Los seres humanos suelen ser pocos creativos por dos razones: no están dispuestos a adoptar la disciplina necesaria para seguir sus propias ideas, o bien están demasiado reprimidos emocional como espiritualmente como para abrir sus canales creativos. Cuando la gente empieza a resolver sus conflictos internos volviéndose más sanos y equilibrados, encuentra salidas a su creatividad personal y en consecuencia obtiene una enorme satisfacción.
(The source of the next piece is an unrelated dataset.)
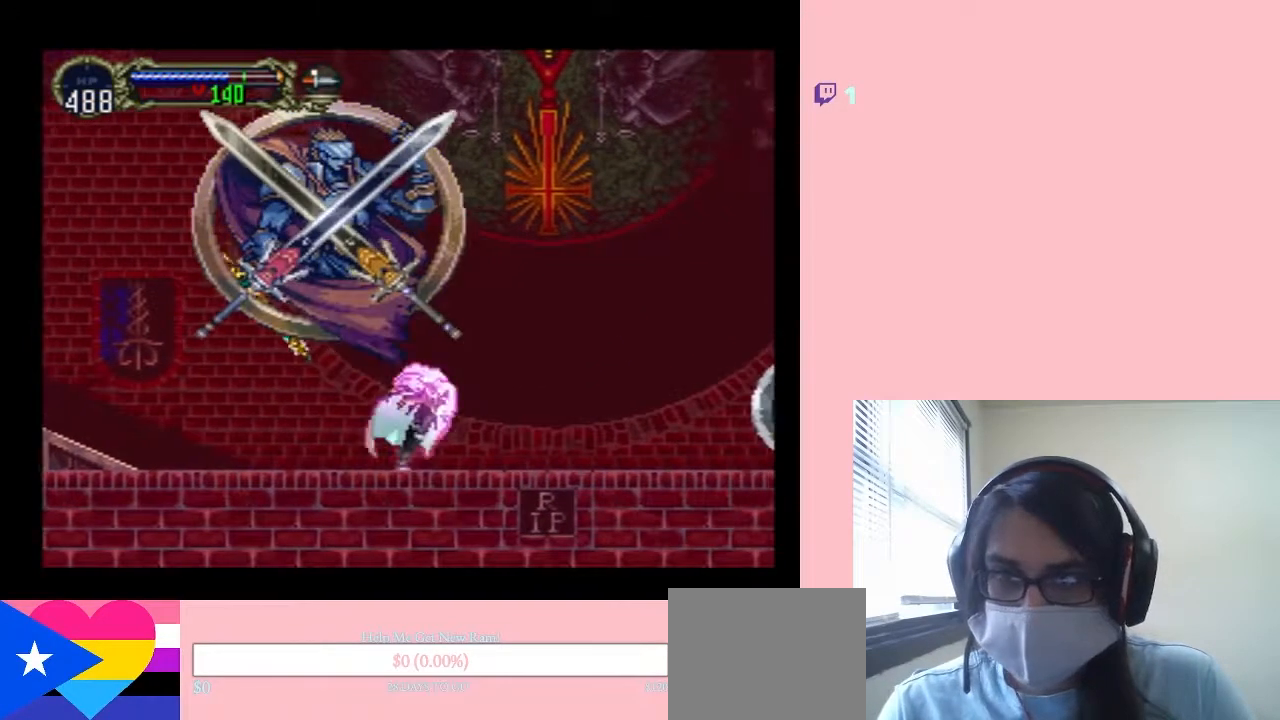
{"dt_ms": 500, "buttons": ["DPAD_RIGHT"], "left_stick": "center", "right_stick": "center", "events": [[100, "B", "down"], [283, "B", "up"]]}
La reciprocidad como puente
El desequilibrio entre los dos aspectos de la creatividad, es particularmente llamativo en el área de las relaciones humanas. El movimiento que acerca a dos personas en la atracción y el amor iniciales es creativo, espontáneo y sin esfuerzo.. Sin embargo raras veces se mantiene la conexión.
.
La reciprocidad es el puente que conduce hacia la unificación. Dos movimientos expansivos deben fluir el uno hacia el otro en un juego armonioso de dar y recibir., de cooperación mutua y de apertura positiva.
La capacidad para aceptar, soportar y sostener el placer debe ser aprendida de manera gradual y es una de las metas más difíciles de alcanzar. Esta capacidad depende directamente de la integridad espiritual y emocional de la persona.
De modo que la reciprocidad depende de la capacidad de cada entidad para decir si cuando se le ofrece otro sí.
Hay tres niveles de reciprocidad:
1-El ser humano con menos desarrollo que aún está lleno de miedos e ideas erróneas solo es capaz de expandirse muy poco.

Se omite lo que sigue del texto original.